◆ **Records from a data collection**

● ● ● ● ● ● ●

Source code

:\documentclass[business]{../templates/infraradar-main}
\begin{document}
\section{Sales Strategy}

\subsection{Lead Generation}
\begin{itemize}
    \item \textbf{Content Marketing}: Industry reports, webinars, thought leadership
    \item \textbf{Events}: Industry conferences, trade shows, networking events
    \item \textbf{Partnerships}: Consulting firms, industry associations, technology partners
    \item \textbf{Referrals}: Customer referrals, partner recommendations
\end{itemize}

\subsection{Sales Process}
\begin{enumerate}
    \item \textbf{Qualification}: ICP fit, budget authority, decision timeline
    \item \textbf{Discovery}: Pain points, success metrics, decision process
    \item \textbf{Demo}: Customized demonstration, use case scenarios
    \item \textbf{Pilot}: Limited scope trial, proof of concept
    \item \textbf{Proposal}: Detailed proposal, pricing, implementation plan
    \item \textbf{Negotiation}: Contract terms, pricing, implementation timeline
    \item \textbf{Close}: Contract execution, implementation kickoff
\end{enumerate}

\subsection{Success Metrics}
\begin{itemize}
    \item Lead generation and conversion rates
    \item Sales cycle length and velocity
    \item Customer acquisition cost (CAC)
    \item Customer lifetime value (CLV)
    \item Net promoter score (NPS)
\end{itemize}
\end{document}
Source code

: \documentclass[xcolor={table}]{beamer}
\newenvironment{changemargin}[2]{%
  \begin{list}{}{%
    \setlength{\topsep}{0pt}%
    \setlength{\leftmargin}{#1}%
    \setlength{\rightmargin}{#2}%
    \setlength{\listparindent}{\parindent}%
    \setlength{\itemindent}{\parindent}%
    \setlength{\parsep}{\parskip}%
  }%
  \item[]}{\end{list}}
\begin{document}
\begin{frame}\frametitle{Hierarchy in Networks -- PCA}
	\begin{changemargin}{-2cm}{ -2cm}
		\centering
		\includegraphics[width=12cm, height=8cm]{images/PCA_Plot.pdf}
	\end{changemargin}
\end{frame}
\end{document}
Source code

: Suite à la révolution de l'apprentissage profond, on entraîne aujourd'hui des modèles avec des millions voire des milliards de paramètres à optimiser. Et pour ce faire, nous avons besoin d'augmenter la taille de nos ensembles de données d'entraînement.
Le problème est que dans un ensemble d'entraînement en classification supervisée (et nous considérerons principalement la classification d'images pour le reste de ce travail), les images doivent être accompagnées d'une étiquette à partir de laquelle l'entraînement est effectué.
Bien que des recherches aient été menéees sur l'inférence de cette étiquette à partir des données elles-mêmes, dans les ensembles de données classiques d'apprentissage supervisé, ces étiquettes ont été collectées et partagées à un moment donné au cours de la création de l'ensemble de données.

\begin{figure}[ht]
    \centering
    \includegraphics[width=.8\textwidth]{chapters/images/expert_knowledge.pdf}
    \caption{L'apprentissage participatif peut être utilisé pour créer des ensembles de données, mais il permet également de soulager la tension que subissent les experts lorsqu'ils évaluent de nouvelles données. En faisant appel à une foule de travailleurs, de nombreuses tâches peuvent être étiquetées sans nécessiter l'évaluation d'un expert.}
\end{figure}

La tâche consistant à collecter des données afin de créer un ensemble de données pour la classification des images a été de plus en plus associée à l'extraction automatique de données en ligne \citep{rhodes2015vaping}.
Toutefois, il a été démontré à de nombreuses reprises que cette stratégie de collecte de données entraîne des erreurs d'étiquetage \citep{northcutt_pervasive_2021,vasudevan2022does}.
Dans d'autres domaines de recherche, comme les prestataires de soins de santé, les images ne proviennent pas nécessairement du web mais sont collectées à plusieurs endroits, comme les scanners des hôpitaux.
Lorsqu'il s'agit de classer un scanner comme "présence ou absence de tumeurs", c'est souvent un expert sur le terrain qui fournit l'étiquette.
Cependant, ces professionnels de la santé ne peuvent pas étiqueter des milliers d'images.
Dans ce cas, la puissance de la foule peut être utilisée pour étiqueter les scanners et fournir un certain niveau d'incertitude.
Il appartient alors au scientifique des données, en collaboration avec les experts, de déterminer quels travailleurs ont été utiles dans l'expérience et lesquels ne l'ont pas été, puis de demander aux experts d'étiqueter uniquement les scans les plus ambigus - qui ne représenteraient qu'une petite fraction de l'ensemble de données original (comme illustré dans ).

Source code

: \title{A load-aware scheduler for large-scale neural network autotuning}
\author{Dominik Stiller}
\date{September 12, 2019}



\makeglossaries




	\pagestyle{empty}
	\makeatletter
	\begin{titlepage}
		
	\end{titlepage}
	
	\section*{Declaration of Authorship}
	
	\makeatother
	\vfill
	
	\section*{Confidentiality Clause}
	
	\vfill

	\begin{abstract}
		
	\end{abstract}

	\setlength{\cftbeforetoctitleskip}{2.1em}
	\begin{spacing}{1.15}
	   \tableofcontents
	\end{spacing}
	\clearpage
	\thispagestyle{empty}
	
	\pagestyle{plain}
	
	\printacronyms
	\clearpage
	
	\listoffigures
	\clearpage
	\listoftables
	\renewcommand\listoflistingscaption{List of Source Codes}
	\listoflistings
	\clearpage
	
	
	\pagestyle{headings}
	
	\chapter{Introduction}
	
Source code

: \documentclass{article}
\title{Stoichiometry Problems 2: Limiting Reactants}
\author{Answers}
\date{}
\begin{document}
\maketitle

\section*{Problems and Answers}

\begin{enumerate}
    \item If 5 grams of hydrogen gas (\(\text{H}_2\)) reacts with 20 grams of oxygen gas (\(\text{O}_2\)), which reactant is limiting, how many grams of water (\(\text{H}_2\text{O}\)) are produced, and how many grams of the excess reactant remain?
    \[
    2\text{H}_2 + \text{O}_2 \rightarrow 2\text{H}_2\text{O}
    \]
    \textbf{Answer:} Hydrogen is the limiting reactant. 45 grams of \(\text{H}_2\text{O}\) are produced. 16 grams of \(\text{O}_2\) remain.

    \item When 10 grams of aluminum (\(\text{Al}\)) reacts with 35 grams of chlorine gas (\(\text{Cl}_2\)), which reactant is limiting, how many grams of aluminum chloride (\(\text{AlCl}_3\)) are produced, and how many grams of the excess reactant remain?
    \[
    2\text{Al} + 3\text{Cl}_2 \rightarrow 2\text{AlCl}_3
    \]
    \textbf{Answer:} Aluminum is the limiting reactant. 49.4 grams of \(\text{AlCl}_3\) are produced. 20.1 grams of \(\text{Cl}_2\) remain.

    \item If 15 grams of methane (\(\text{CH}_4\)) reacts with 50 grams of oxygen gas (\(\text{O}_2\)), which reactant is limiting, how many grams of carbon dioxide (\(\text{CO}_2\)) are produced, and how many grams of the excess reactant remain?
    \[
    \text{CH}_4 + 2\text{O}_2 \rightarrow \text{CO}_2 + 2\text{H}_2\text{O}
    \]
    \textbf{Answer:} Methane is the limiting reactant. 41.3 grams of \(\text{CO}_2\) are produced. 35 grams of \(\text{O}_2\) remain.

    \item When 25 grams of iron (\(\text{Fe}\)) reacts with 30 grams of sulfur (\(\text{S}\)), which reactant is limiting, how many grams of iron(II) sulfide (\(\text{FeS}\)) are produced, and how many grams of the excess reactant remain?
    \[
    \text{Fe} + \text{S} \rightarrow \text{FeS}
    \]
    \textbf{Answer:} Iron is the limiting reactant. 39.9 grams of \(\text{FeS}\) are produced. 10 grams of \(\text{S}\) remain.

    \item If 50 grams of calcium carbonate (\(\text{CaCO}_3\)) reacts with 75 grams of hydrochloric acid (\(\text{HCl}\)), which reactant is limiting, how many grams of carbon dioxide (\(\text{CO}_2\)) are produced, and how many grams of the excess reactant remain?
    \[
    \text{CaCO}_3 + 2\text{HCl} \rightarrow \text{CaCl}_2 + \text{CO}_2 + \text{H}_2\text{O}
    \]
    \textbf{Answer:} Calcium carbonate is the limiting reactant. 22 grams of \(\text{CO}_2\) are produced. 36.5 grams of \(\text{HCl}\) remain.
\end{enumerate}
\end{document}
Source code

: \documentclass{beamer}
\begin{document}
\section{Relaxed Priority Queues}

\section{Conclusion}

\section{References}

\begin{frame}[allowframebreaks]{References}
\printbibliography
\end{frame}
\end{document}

● ● ● ● ● ● ●

◆ **What the exercise asks**
Reproduce the entries exactly, starting at their first line and stopping after the line with "lifetime value (CLV)".

◆ **Answer to this problem**
Source code

:\documentclass[business]{../templates/infraradar-main}
\begin{document}
\section{Sales Strategy}

\subsection{Lead Generation}
\begin{itemize}
    \item \textbf{Content Marketing}: Industry reports, webinars, thought leadership
    \item \textbf{Events}: Industry conferences, trade shows, networking events
    \item \textbf{Partnerships}: Consulting firms, industry associations, technology partners
    \item \textbf{Referrals}: Customer referrals, partner recommendations
\end{itemize}

\subsection{Sales Process}
\begin{enumerate}
    \item \textbf{Qualification}: ICP fit, budget authority, decision timeline
    \item \textbf{Discovery}: Pain points, success metrics, decision process
    \item \textbf{Demo}: Customized demonstration, use case scenarios
    \item \textbf{Pilot}: Limited scope trial, proof of concept
    \item \textbf{Proposal}: Detailed proposal, pricing, implementation plan
    \item \textbf{Negotiation}: Contract terms, pricing, implementation timeline
    \item \textbf{Close}: Contract execution, implementation kickoff
\end{enumerate}

\subsection{Success Metrics}
\begin{itemize}
    \item Lead generation and conversion rates
    \item Sales cycle length and velocity
    \item Customer acquisition cost (CAC)
    \item Customer lifetime value (CLV)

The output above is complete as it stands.